What do we mean when we talk about a herbaceous plant? According to the dictionary a herbaceous plant is one that is like a herb - that is, one whose stem is soft and dies down to the ground after flowering. And that includes annuals and biennials and even bulbs, in fact any plant which does not contain wood. But the average gardener usually uses the word as if it had two other words attached - ‘perennial’ and ‘hardy’. So a herbaceous plant is one with a root-stock which lasts several years, increasing in size yearly, with fresh growth coming from the root-stock every year - plants such as lupins and delphiniums, peonies and phloxes. They are more permanent than annuals and biennials but less permanent than shrubs. They reach maturity quickly and so can give gardens a well-furnished appearance long before trees and shrubs reach a comparable size. They can be used to fill an entire border, but such a bed has very little interest in the winter unless the plants are chosen with extreme care. One currently popular planting scheme is to make a permanent framework of shrubs filled in with a semi-permanent planting of hardy herbaceous perennials and with bulbs, annuals and biennials added as fillers to keep the display going for longer.
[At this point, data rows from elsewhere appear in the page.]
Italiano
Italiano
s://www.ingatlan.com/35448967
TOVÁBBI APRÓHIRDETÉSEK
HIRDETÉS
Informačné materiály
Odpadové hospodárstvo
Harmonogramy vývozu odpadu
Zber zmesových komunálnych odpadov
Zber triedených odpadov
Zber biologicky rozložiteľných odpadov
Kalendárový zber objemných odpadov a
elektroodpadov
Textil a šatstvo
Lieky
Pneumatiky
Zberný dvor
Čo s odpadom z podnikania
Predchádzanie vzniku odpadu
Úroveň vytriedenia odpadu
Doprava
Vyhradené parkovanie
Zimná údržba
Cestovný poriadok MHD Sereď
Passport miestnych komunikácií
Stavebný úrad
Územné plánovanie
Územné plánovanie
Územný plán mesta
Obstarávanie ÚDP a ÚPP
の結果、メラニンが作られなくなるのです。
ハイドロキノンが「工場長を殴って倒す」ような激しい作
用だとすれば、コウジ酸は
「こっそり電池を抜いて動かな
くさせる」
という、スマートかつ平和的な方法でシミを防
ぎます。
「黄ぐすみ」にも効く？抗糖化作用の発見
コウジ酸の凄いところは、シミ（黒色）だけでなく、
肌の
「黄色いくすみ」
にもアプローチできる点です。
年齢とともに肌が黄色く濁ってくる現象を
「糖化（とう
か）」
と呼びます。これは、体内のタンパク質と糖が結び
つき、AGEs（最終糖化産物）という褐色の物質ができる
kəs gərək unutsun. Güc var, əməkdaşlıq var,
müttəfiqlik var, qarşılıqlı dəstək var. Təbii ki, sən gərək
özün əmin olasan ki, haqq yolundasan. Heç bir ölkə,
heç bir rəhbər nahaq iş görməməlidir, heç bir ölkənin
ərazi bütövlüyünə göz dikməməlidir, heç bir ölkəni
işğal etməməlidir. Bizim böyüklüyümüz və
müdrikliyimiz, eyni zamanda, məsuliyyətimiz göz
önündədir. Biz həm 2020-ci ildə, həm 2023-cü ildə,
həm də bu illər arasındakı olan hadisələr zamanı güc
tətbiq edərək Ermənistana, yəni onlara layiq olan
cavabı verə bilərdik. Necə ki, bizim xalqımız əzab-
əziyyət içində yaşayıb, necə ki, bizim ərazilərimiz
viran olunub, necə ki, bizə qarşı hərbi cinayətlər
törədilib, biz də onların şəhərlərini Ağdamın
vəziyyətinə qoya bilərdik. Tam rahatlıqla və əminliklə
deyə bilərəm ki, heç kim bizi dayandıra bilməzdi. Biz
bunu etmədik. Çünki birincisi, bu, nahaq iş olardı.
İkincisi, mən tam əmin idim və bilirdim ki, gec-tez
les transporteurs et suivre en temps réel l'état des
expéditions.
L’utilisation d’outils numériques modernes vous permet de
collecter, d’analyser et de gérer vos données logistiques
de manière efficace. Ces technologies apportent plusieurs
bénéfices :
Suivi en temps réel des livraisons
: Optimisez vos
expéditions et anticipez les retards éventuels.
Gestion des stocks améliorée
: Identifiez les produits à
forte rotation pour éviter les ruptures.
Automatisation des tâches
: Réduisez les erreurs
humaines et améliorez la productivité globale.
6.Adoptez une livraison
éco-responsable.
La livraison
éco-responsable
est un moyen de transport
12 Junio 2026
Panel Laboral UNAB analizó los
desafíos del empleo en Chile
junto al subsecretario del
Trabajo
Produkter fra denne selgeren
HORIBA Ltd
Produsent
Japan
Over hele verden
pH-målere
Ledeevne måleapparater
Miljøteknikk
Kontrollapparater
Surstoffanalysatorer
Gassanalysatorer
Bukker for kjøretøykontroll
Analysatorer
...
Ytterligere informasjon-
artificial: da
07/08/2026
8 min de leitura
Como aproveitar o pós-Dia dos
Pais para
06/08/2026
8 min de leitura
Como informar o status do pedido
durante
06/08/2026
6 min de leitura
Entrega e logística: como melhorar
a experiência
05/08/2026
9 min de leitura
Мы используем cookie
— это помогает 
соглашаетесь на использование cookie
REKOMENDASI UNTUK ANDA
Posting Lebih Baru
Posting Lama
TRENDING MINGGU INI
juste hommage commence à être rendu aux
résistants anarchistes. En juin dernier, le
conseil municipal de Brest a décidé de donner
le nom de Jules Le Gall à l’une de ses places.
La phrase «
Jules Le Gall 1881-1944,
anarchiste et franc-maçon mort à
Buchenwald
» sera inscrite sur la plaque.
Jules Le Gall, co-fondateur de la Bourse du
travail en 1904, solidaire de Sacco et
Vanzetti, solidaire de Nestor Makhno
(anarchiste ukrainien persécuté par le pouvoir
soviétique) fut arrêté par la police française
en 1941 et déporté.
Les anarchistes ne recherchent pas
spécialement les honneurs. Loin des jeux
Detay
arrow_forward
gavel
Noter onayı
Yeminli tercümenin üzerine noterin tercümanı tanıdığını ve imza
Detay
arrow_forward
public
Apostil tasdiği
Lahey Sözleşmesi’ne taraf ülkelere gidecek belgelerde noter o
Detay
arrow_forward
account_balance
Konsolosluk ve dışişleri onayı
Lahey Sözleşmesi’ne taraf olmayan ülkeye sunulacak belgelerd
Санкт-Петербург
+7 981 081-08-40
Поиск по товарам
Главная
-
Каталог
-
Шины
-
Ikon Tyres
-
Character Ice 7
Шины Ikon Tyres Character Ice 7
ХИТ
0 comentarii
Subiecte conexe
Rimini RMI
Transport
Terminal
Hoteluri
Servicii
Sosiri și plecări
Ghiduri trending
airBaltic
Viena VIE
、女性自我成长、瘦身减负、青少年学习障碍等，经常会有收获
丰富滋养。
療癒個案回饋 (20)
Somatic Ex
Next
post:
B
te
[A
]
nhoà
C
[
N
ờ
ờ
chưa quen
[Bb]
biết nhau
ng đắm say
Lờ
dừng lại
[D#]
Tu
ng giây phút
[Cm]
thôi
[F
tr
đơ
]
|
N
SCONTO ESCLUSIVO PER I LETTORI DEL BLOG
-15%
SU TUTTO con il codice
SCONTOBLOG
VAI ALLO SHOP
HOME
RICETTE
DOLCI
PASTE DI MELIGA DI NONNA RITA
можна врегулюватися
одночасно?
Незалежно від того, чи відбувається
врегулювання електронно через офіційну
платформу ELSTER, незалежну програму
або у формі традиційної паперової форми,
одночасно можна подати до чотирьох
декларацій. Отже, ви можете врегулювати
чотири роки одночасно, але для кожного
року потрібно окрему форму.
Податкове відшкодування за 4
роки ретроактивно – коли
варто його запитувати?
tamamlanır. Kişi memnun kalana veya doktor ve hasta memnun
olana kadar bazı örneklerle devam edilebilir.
Healthy plants suffer very little from pests and diseases and only occasionally require spraying with insecticides or fungicides. They may require watering in dry weather and will grow more vigorously if fed in spring and possibly again in early summer with a well-balanced compound fertiliser containing nitrogen, phosphate and potash in more or less equal proportions. They should be kept clear of weeds, and in autumn the stems of deciduous kinds should be cut off a little above ground-level. Faded flowers or seed heads can be removed much earlier, but this depends on whether or not you regard them as unsightly, or need to take them for home-produced seed. Weeds should be removed regularly by hand weeding or hoeing, and in autumn the soil can be lightly forked to remove any remaining weeds and loosen the surface. But do remember that there may be feeding roots quite close to the surface, and the last thing you want to do is damage those.
You can find herbaceous plants to fit any soil or situation, but the majority will be perfectly happy in a soil that is reasonably deep and not inclined to water-logging. Most like full sunlight, although it is possible to grow bog plants and shade-lovers where conditions allow. And they come in all sorts of sizes — from the New Zealand Burr, acaena microphylla, which grows to all of 2 inches high (but will spread to form a patch 2 feet or more across), to the Foxtail Lily, eremurus robustus, which has just about the same spread but will reach 10 feet or more. Leaf shapes vary quite a bit, too, from the spiky irises to the round-leaved bergenia, and not forgetting gunnera tinctoria, which has leaves like giant rhubarb. Mixing up the different heights and shapes can give you a very interesting border.